Assigned task — The answer must reproduce every record exactly, with all pictures omitted.
Given data START
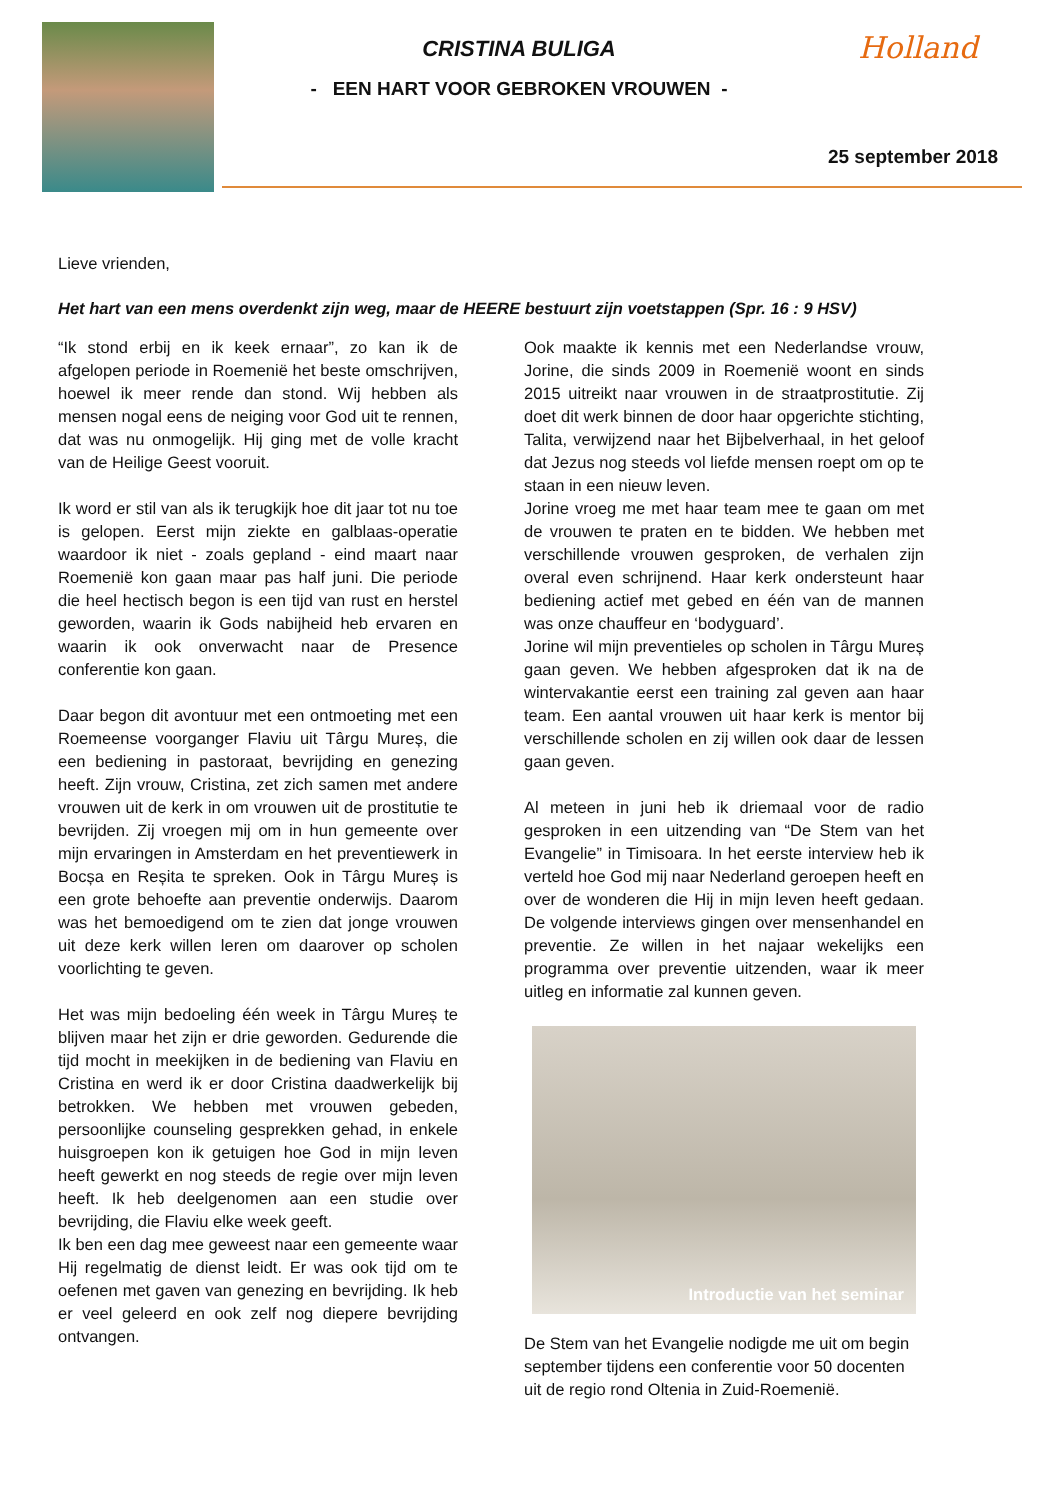CRISTINA BULIGA
- EEN HART VOOR GEBROKEN VROUWEN -
Holland
25 september 2018
Lieve vrienden,
Het hart van een mens overdenkt zijn weg, maar de HEERE bestuurt zijn voetstappen (Spr. 16 : 9 HSV)
“Ik stond erbij en ik keek ernaar”, zo kan ik de afgelopen periode in Roemenië het beste omschrijven, hoewel ik meer rende dan stond. Wij hebben als mensen nogal eens de neiging voor God uit te rennen, dat was nu onmogelijk. Hij ging met de volle kracht van de Heilige Geest vooruit.
Ik word er stil van als ik terugkijk hoe dit jaar tot nu toe is gelopen. Eerst mijn ziekte en galblaas-operatie waardoor ik niet - zoals gepland - eind maart naar Roemenië kon gaan maar pas half juni. Die periode die heel hectisch begon is een tijd van rust en herstel geworden, waarin ik Gods nabijheid heb ervaren en waarin ik ook onverwacht naar de Presence conferentie kon gaan.
Daar begon dit avontuur met een ontmoeting met een Roemeense voorganger Flaviu uit Târgu Mureș, die een bediening in pastoraat, bevrijding en genezing heeft. Zijn vrouw, Cristina, zet zich samen met andere vrouwen uit de kerk in om vrouwen uit de prostitutie te bevrijden. Zij vroegen mij om in hun gemeente over mijn ervaringen in Amsterdam en het preventiewerk in Bocșa en Reșita te spreken. Ook in Târgu Mureș is een grote behoefte aan preventie onderwijs. Daarom was het bemoedigend om te zien dat jonge vrouwen uit deze kerk willen leren om daarover op scholen voorlichting te geven.
Het was mijn bedoeling één week in Târgu Mureș te blijven maar het zijn er drie geworden. Gedurende die tijd mocht in meekijken in de bediening van Flaviu en Cristina en werd ik er door Cristina daadwerkelijk bij betrokken. We hebben met vrouwen gebeden, persoonlijke counseling gesprekken gehad, in enkele huisgroepen kon ik getuigen hoe God in mijn leven heeft gewerkt en nog steeds de regie over mijn leven heeft. Ik heb deelgenomen aan een studie over bevrijding, die Flaviu elke week geeft.
Ik ben een dag mee geweest naar een gemeente waar Hij regelmatig de dienst leidt. Er was ook tijd om te oefenen met gaven van genezing en bevrijding. Ik heb er veel geleerd en ook zelf nog diepere bevrijding ontvangen.
Ook maakte ik kennis met een Nederlandse vrouw, Jorine, die sinds 2009 in Roemenië woont en sinds 2015 uitreikt naar vrouwen in de straatprostitutie. Zij doet dit werk binnen de door haar opgerichte stichting, Talita, verwijzend naar het Bijbelverhaal, in het geloof dat Jezus nog steeds vol liefde mensen roept om op te staan in een nieuw leven.
Jorine vroeg me met haar team mee te gaan om met de vrouwen te praten en te bidden. We hebben met verschillende vrouwen gesproken, de verhalen zijn overal even schrijnend. Haar kerk ondersteunt haar bediening actief met gebed en één van de mannen was onze chauffeur en ‘bodyguard’.
Jorine wil mijn preventieles op scholen in Târgu Mureș gaan geven. We hebben afgesproken dat ik na de wintervakantie eerst een training zal geven aan haar team. Een aantal vrouwen uit haar kerk is mentor bij verschillende scholen en zij willen ook daar de lessen gaan geven.
Al meteen in juni heb ik driemaal voor de radio gesproken in een uitzending van “De Stem van het Evangelie” in Timisoara. In het eerste interview heb ik verteld hoe God mij naar Nederland geroepen heeft en over de wonderen die Hij in mijn leven heeft gedaan. De volgende interviews gingen over mensenhandel en preventie. Ze willen in het najaar wekelijks een programma over preventie uitzenden, waar ik meer uitleg en informatie zal kunnen geven.
Introductie van het seminar
De Stem van het Evangelie nodigde me uit om begin september tijdens een conferentie voor 50 docenten uit de regio rond Oltenia in Zuid-Roemenië.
Given data END
Response to this exercise —
CRISTINA BULIGA
- EEN HART VOOR GEBROKEN VROUWEN -
Holland
25 september 2018
Lieve vrienden,
Het hart van een mens overdenkt zijn weg, maar de HEERE bestuurt zijn voetstappen (Spr. 16 : 9 HSV)
“Ik stond erbij en ik keek ernaar”, zo kan ik de afgelopen periode in Roemenië het beste omschrijven, hoewel ik meer rende dan stond. Wij hebben als mensen nogal eens de neiging voor God uit te rennen, dat was nu onmogelijk. Hij ging met de volle kracht van de Heilige Geest vooruit.
Ik word er stil van als ik terugkijk hoe dit jaar tot nu toe is gelopen. Eerst mijn ziekte en galblaas-operatie waardoor ik niet - zoals gepland - eind maart naar Roemenië kon gaan maar pas half juni. Die periode die heel hectisch begon is een tijd van rust en herstel geworden, waarin ik Gods nabijheid heb ervaren en waarin ik ook onverwacht naar de Presence conferentie kon gaan.
Daar begon dit avontuur met een ontmoeting met een Roemeense voorganger Flaviu uit Târgu Mureș, die een bediening in pastoraat, bevrijding en genezing heeft. Zijn vrouw, Cristina, zet zich samen met andere vrouwen uit de kerk in om vrouwen uit de prostitutie te bevrijden. Zij vroegen mij om in hun gemeente over mijn ervaringen in Amsterdam en het preventiewerk in Bocșa en Reșita te spreken. Ook in Târgu Mureș is een grote behoefte aan preventie onderwijs. Daarom was het bemoedigend om te zien dat jonge vrouwen uit deze kerk willen leren om daarover op scholen voorlichting te geven.
Het was mijn bedoeling één week in Târgu Mureș te blijven maar het zijn er drie geworden. Gedurende die tijd mocht in meekijken in de bediening van Flaviu en Cristina en werd ik er door Cristina daadwerkelijk bij betrokken. We hebben met vrouwen gebeden, persoonlijke counseling gesprekken gehad, in enkele huisgroepen kon ik getuigen hoe God in mijn leven heeft gewerkt en nog steeds de regie over mijn leven heeft. Ik heb deelgenomen aan een studie over bevrijding, die Flaviu elke week geeft.
Ik ben een dag mee geweest naar een gemeente waar Hij regelmatig de dienst leidt. Er was ook tijd om te oefenen met gaven van genezing en bevrijding. Ik heb er veel geleerd en ook zelf nog diepere bevrijding ontvangen.
Ook maakte ik kennis met een Nederlandse vrouw, Jorine, die sinds 2009 in Roemenië woont en sinds 2015 uitreikt naar vrouwen in de straatprostitutie. Zij doet dit werk binnen de door haar opgerichte stichting, Talita, verwijzend naar het Bijbelverhaal, in het geloof dat Jezus nog steeds vol liefde mensen roept om op te staan in een nieuw leven.
Jorine vroeg me met haar team mee te gaan om met de vrouwen te praten en te bidden. We hebben met verschillende vrouwen gesproken, de verhalen zijn overal even schrijnend. Haar kerk ondersteunt haar bediening actief met gebed en één van de mannen was onze chauffeur en ‘bodyguard’.
Jorine wil mijn preventieles op scholen in Târgu Mureș gaan geven. We hebben afgesproken dat ik na de wintervakantie eerst een training zal geven aan haar team. Een aantal vrouwen uit haar kerk is mentor bij verschillende scholen en zij willen ook daar de lessen gaan geven.
Al meteen in juni heb ik driemaal voor de radio gesproken in een uitzending van “De Stem van het Evangelie” in Timisoara. In het eerste interview heb ik verteld hoe God mij naar Nederland geroepen heeft en over de wonderen die Hij in mijn leven heeft gedaan. De volgende interviews gingen over mensenhandel en preventie. Ze willen in het najaar wekelijks een programma over preventie uitzenden, waar ik meer uitleg en informatie zal kunnen geven.
Introductie van het seminar
De Stem van het Evangelie nodigde me uit om begin september tijdens een conferentie voor 50 docenten uit de regio rond Oltenia in Zuid-Roemenië.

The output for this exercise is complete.